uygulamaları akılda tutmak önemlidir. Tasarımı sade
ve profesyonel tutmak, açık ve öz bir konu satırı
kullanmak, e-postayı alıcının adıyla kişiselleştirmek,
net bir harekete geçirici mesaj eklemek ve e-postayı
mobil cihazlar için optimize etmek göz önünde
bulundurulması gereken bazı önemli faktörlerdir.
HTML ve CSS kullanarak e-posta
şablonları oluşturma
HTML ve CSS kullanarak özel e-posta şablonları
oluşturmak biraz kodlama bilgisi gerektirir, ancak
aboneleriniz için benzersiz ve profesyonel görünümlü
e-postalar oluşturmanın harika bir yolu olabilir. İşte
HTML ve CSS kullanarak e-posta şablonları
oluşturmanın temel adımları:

[TASK DESCRIPTION]
Copy every line of the records above word for word, keeping each line break where it falls.

[REPLY]
uygulamaları akılda tutmak önemlidir. Tasarımı sade
ve profesyonel tutmak, açık ve öz bir konu satırı
kullanmak, e-postayı alıcının adıyla kişiselleştirmek,
net bir harekete geçirici mesaj eklemek ve e-postayı
mobil cihazlar için optimize etmek göz önünde
bulundurulması gereken bazı önemli faktörlerdir.
HTML ve CSS kullanarak e-posta
şablonları oluşturma
HTML ve CSS kullanarak özel e-posta şablonları
oluşturmak biraz kodlama bilgisi gerektirir, ancak
aboneleriniz için benzersiz ve profesyonel görünümlü
e-postalar oluşturmanın harika bir yolu olabilir. İşte
HTML ve CSS kullanarak e-posta şablonları
oluşturmanın temel adımları:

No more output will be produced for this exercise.